§ **WHAT TO DO**
Count the lines below that contain the word "point" and give only the number.

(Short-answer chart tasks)
--- START ---
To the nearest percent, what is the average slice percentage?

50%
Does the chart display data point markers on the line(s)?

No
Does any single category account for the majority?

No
--- END ---
--- START ---
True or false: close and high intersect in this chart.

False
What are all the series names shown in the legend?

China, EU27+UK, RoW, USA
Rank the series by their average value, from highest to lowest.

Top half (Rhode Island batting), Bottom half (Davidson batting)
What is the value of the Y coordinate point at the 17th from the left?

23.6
--- END ---
§ **OUTPUT BELOW**
2